Landmark coordinate records
· · ·
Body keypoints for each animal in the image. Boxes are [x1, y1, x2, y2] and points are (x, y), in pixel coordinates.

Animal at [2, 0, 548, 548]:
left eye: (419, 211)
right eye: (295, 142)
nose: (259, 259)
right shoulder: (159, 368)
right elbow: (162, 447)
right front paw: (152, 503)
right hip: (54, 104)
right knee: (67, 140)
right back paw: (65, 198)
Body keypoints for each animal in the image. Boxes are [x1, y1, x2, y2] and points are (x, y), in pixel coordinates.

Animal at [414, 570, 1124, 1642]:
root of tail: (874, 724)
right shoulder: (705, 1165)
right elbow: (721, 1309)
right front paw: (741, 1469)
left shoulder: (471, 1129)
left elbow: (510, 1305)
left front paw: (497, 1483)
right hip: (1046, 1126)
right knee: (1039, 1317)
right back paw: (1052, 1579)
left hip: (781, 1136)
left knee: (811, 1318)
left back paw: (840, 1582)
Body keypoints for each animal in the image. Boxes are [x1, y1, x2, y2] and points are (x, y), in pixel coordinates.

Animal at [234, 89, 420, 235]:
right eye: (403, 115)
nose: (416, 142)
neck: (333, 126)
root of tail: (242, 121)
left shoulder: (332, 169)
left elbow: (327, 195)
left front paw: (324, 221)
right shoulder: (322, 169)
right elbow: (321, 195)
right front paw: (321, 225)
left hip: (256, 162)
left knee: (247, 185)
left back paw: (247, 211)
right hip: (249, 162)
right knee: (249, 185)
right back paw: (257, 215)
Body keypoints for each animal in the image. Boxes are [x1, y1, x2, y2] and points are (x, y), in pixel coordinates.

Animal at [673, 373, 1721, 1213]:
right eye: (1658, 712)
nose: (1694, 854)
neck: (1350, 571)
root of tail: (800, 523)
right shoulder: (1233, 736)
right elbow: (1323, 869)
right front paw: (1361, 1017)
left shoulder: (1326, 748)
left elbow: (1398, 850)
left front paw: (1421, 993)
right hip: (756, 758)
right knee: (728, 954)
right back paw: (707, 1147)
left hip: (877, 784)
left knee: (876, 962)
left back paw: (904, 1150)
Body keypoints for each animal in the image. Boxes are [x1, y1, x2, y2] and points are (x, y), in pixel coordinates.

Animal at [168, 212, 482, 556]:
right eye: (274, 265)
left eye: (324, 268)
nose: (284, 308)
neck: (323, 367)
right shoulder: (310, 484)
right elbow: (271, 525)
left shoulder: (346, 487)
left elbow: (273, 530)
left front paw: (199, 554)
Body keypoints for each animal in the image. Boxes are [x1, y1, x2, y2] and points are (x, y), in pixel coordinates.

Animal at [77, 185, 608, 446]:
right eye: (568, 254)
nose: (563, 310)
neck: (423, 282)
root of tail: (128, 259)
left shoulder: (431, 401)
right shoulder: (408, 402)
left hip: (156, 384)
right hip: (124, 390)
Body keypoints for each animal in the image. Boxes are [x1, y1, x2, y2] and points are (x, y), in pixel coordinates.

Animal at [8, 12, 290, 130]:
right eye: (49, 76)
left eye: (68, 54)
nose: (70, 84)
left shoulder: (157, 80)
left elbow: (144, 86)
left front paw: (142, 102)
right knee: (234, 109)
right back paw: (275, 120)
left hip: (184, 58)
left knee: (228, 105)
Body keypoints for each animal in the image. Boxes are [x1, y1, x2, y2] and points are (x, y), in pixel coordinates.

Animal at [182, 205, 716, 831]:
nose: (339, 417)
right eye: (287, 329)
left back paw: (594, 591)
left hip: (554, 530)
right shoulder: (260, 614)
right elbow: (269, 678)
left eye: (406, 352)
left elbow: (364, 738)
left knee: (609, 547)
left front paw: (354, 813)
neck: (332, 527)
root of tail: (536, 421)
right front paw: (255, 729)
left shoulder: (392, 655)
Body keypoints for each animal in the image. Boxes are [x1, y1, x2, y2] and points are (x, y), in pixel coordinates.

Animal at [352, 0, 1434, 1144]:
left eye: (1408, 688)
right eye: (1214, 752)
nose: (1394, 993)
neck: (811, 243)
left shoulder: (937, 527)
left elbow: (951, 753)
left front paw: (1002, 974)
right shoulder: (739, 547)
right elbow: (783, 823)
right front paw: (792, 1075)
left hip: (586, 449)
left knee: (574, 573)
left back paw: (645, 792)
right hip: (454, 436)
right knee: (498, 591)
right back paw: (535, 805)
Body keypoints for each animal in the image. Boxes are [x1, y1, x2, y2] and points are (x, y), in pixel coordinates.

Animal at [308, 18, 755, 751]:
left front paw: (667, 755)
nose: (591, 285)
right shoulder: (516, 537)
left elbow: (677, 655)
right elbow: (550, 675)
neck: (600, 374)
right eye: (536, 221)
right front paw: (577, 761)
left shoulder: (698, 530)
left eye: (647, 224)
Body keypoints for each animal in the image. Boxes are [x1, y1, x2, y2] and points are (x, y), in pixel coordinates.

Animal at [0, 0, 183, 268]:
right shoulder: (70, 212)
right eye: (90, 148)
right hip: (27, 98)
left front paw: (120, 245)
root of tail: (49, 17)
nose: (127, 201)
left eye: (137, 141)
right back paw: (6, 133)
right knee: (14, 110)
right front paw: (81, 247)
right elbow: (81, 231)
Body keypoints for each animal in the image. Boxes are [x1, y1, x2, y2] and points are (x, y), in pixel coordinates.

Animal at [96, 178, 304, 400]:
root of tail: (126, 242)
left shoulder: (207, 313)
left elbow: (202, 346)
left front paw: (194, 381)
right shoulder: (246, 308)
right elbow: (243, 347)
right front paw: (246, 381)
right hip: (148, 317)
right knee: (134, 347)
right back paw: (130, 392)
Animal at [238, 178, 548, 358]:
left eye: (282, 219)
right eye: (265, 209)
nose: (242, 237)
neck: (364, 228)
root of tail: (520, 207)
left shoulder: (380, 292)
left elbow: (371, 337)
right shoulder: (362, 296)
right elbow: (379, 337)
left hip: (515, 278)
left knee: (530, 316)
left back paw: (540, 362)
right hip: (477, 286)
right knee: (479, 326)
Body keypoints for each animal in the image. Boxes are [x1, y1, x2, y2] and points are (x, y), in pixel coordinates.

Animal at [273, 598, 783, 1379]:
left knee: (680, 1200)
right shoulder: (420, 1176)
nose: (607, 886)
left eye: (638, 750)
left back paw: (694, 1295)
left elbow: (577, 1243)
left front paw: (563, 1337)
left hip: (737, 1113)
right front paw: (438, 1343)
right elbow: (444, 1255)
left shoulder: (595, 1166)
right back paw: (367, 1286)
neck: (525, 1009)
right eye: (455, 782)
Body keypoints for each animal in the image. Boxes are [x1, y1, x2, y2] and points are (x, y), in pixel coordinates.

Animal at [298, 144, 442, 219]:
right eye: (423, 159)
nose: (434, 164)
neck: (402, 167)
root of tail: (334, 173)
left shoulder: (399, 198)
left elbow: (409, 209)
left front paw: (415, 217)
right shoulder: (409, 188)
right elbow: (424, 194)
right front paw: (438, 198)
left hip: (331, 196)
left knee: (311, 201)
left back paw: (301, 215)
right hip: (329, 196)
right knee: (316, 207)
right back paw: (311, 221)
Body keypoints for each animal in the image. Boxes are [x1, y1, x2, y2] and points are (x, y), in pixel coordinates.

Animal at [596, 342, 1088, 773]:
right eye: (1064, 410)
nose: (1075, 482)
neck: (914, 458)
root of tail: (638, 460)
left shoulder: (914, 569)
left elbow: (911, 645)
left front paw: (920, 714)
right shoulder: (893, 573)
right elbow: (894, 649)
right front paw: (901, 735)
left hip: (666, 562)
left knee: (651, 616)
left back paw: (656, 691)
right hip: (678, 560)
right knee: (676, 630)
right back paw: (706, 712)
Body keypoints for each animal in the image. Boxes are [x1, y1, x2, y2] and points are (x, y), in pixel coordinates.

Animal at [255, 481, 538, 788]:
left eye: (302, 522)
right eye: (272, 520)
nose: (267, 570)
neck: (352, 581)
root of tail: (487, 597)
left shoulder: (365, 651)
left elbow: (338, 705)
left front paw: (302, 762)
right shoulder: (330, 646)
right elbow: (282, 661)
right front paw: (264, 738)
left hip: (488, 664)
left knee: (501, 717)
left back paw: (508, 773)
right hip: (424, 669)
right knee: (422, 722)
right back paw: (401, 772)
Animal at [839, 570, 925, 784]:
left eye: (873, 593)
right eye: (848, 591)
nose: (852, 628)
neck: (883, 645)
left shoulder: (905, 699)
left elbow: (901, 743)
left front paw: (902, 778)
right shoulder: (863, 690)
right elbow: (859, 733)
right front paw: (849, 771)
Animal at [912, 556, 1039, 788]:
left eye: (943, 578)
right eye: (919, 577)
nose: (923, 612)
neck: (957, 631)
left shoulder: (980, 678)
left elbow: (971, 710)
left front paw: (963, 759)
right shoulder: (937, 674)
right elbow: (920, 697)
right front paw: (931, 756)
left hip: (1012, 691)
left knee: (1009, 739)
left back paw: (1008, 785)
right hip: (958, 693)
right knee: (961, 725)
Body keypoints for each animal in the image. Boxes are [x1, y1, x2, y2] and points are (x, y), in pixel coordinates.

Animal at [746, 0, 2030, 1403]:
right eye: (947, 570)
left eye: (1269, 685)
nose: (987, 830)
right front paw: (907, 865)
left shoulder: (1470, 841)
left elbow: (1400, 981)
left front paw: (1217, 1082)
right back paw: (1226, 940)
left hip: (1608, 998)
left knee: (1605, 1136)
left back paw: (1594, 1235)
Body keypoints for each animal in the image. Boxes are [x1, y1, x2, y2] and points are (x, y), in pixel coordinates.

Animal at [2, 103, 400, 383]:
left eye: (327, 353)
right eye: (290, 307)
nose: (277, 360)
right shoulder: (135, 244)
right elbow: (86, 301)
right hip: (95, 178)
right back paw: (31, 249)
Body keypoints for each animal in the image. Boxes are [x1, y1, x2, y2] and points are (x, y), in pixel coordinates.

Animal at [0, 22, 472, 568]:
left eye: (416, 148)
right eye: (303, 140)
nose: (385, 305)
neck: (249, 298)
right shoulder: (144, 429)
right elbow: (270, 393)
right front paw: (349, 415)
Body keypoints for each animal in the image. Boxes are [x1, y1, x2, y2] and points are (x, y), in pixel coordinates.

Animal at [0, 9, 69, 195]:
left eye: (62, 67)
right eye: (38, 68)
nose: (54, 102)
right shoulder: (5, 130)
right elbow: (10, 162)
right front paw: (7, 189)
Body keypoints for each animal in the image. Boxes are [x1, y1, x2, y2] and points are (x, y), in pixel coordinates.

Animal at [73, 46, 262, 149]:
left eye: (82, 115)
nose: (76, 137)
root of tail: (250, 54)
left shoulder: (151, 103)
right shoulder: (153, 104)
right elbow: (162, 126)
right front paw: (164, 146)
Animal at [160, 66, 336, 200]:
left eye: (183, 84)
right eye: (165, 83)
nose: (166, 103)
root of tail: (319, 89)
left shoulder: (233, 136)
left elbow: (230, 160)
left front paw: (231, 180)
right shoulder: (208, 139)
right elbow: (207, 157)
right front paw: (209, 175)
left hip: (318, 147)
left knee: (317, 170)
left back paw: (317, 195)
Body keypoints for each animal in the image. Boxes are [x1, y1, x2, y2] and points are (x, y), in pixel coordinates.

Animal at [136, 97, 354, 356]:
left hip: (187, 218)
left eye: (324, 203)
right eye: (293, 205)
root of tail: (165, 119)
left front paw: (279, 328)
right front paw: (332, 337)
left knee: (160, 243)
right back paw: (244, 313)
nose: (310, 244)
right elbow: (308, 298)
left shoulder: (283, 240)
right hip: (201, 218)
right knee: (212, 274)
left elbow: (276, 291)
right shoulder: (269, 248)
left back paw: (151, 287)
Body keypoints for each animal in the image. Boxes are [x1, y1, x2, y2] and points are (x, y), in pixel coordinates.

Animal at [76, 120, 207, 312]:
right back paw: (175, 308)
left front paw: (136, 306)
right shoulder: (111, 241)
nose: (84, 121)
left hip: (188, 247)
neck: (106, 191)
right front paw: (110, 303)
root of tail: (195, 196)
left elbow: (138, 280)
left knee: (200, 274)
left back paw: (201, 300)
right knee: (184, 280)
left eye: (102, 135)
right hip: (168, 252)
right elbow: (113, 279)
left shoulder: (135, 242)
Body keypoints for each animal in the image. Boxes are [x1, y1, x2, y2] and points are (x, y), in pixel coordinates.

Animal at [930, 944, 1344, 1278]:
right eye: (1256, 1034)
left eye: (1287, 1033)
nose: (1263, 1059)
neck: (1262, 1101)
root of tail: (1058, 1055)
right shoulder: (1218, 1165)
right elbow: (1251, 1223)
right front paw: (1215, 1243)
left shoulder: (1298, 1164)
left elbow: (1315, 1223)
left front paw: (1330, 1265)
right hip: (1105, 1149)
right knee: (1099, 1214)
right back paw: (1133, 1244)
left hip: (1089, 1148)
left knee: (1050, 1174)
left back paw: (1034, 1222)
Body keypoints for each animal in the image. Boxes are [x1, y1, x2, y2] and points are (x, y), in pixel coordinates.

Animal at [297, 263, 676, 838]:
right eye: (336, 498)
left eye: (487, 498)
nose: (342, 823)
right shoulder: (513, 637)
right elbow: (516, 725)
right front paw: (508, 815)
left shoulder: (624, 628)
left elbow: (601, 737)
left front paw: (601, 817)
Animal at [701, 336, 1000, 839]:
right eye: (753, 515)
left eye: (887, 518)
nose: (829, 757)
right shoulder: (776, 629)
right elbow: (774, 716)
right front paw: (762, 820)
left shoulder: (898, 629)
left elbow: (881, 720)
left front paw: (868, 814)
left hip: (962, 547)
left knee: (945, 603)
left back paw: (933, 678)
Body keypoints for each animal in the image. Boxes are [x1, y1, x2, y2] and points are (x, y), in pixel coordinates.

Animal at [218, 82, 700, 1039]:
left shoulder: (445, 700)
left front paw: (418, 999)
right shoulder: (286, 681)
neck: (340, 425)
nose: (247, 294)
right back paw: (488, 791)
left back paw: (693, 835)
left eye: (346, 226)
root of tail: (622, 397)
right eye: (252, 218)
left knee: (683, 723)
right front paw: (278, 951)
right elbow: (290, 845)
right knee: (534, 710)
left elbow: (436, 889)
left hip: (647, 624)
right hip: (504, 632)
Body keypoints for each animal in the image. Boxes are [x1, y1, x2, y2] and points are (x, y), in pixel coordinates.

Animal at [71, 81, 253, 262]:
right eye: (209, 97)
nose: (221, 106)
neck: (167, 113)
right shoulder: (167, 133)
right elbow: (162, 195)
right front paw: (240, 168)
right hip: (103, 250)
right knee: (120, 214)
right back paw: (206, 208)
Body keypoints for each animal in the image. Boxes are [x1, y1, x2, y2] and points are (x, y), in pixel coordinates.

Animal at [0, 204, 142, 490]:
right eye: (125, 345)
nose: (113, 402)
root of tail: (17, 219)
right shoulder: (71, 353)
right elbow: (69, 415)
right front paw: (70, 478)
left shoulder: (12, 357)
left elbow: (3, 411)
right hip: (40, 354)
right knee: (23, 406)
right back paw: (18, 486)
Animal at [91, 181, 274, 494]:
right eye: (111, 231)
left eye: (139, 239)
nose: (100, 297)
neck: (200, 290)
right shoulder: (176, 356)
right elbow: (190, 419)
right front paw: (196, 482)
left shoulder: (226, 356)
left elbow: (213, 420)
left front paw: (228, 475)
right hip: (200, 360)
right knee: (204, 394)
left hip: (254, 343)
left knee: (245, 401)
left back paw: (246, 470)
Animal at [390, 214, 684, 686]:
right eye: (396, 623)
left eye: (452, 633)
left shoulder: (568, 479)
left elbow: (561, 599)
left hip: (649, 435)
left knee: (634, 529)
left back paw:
· · ·
> **What is expected**
The answer must hold only the lines from the first line of the data through the line bearing "right back paw: (257, 215)", returned exactly.

> **Worked solution**
Body keypoints for each animal in the image. Boxes are [x1, y1, x2, y2] and points are (x, y), in pixel coordinates.

Animal at [2, 0, 548, 548]:
left eye: (419, 211)
right eye: (295, 142)
nose: (259, 259)
right shoulder: (159, 368)
right elbow: (162, 447)
right front paw: (152, 503)
right hip: (54, 104)
right knee: (67, 140)
right back paw: (65, 198)
Body keypoints for each animal in the image. Boxes are [x1, y1, x2, y2] and points are (x, y), in pixel coordinates.

Animal at [414, 570, 1124, 1642]:
root of tail: (874, 724)
right shoulder: (705, 1165)
right elbow: (721, 1309)
right front paw: (741, 1469)
left shoulder: (471, 1129)
left elbow: (510, 1305)
left front paw: (497, 1483)
right hip: (1046, 1126)
right knee: (1039, 1317)
right back paw: (1052, 1579)
left hip: (781, 1136)
left knee: (811, 1318)
left back paw: (840, 1582)
Body keypoints for each animal in the image. Boxes are [x1, y1, x2, y2] and points are (x, y), in pixel coordinates.

Animal at [234, 89, 420, 235]:
right eye: (403, 115)
nose: (416, 142)
neck: (333, 126)
root of tail: (242, 121)
left shoulder: (332, 169)
left elbow: (327, 195)
left front paw: (324, 221)
right shoulder: (322, 169)
right elbow: (321, 195)
right front paw: (321, 225)
left hip: (256, 162)
left knee: (247, 185)
left back paw: (247, 211)
right hip: (249, 162)
right knee: (249, 185)
right back paw: (257, 215)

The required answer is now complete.